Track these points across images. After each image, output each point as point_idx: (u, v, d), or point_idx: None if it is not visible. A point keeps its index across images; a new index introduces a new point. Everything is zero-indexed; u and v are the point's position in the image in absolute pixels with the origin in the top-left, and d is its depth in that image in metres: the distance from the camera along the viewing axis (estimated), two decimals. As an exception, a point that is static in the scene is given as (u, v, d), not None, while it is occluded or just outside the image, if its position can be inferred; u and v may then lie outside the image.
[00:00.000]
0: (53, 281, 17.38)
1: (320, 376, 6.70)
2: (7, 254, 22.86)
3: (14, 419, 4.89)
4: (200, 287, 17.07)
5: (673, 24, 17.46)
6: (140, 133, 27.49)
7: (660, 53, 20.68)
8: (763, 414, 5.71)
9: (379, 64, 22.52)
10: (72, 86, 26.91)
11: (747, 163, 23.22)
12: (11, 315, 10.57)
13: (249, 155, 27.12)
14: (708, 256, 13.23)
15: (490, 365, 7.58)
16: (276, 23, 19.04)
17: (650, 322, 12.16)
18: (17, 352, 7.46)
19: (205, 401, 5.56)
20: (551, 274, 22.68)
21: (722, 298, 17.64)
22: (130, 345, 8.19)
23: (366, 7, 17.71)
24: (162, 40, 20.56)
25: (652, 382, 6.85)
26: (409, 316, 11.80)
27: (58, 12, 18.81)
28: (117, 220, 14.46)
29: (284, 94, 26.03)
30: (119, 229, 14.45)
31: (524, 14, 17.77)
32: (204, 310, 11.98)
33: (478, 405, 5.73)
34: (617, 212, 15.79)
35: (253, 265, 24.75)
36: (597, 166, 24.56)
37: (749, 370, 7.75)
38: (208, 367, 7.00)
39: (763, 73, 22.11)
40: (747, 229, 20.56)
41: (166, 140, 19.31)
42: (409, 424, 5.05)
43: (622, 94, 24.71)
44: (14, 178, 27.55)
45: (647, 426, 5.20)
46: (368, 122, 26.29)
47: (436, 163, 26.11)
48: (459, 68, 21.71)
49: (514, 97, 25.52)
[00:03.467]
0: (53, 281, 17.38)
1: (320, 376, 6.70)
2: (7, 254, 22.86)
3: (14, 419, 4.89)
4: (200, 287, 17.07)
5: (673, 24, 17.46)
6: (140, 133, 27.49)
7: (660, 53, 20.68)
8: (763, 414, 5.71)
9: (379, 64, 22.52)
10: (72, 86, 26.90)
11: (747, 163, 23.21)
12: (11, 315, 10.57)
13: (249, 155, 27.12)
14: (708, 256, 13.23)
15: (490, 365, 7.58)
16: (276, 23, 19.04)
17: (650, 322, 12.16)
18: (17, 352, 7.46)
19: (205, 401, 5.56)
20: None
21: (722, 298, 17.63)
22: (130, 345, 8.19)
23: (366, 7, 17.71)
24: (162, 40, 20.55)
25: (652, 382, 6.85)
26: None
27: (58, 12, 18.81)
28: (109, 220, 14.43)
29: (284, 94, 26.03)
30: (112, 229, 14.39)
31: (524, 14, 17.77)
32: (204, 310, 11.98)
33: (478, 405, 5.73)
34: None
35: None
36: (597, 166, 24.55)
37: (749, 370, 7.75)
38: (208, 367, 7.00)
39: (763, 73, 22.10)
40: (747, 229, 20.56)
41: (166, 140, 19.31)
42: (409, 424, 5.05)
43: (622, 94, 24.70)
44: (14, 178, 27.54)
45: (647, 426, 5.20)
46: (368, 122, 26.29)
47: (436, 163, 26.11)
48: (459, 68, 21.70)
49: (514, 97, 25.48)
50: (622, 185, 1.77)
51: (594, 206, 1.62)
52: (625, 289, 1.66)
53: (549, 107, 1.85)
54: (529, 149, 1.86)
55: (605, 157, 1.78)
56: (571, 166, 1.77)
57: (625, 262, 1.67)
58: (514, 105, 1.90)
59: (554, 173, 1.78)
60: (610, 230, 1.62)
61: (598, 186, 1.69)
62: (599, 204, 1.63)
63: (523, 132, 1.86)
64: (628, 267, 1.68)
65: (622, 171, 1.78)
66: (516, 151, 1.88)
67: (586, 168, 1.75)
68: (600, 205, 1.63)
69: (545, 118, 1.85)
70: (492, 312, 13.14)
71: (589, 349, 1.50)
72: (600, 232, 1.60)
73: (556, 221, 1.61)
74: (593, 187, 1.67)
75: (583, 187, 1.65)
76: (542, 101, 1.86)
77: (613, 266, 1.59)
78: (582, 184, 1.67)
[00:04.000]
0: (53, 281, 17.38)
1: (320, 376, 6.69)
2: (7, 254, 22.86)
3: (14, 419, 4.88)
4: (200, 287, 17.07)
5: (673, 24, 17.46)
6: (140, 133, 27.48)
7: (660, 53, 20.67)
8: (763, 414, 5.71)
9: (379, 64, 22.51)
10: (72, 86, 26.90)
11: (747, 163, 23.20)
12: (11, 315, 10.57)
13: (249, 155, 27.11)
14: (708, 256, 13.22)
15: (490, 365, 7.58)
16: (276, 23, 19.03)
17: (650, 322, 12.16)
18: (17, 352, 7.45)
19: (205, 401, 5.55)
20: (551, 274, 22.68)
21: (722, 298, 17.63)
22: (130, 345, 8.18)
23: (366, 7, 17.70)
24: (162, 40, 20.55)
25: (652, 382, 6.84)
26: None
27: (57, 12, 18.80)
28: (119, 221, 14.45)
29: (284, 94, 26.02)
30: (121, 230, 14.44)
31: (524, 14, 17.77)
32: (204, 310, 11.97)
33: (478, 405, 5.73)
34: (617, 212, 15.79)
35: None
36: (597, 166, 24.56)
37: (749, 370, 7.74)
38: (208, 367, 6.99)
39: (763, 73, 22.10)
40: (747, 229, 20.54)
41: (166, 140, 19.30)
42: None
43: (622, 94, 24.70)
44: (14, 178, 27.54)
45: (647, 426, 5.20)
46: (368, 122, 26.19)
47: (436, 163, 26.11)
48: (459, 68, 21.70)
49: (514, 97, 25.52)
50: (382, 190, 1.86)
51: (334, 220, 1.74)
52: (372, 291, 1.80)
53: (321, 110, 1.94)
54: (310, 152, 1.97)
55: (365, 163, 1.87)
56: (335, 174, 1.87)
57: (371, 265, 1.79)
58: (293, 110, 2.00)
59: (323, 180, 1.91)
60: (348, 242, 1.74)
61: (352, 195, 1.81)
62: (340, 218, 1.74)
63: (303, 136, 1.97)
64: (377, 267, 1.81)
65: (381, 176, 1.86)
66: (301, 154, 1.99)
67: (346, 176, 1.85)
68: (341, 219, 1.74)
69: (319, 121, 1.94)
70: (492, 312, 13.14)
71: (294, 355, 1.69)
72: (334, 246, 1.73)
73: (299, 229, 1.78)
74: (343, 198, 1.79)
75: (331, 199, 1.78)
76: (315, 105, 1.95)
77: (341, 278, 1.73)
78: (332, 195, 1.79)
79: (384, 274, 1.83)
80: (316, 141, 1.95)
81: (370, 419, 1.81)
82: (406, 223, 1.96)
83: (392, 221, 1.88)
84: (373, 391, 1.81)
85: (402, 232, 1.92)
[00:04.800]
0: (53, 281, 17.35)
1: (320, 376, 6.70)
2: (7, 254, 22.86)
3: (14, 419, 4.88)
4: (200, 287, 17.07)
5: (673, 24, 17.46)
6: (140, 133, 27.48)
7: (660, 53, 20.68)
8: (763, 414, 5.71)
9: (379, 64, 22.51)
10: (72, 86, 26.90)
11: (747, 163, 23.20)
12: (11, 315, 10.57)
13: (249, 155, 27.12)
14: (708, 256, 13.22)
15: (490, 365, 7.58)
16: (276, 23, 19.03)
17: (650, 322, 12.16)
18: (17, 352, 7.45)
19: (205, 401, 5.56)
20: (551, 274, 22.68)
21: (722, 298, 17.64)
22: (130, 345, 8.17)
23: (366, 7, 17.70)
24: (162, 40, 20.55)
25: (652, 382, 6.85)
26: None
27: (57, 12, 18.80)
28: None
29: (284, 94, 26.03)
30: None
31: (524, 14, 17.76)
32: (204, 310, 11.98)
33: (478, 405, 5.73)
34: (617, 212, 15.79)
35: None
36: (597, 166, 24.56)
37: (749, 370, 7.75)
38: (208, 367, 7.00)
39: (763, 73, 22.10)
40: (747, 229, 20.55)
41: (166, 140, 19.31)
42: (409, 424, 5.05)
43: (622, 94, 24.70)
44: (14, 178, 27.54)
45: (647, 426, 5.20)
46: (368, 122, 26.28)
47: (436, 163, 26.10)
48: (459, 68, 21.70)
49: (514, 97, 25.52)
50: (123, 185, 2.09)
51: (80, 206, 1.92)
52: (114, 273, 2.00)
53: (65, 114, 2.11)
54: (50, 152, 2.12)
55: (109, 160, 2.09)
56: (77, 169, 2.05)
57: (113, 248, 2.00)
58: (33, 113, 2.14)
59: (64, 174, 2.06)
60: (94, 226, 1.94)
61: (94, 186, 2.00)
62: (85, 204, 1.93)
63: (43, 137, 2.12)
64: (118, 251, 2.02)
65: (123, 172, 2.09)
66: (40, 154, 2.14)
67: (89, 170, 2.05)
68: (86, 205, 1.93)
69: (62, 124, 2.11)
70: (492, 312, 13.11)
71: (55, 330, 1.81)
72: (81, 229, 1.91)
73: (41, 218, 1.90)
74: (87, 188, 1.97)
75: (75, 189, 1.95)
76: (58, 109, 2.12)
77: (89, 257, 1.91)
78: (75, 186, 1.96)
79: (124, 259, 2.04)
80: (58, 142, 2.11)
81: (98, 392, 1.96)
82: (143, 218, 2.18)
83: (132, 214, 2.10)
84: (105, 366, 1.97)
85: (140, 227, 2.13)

------------------------------------------------------------

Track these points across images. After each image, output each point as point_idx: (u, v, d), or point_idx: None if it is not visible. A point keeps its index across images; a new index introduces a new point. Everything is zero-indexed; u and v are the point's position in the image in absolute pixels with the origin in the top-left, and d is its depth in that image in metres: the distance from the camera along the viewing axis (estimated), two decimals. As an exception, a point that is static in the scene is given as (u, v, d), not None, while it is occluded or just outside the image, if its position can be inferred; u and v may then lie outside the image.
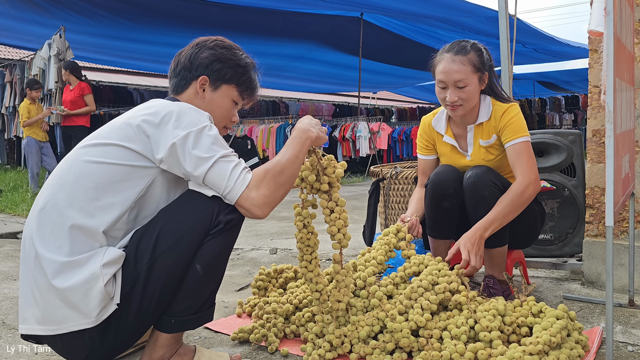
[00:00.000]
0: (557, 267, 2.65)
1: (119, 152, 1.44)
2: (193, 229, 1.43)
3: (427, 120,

------------------------------------------------------------

■ Prompt
For the material above, reproduce exactly the lines from the line with "57: (625, 262, 1.67)" to the line with "74: (593, 187, 1.67)", inclusive, and exclude all others.

■ Exercise output
57: (625, 262, 1.67)
58: (514, 105, 1.90)
59: (554, 173, 1.78)
60: (610, 230, 1.62)
61: (598, 186, 1.69)
62: (599, 204, 1.63)
63: (523, 132, 1.86)
64: (628, 267, 1.68)
65: (622, 171, 1.78)
66: (516, 151, 1.88)
67: (586, 168, 1.75)
68: (600, 205, 1.63)
69: (545, 118, 1.85)
70: (492, 312, 13.14)
71: (589, 349, 1.50)
72: (600, 232, 1.60)
73: (556, 221, 1.61)
74: (593, 187, 1.67)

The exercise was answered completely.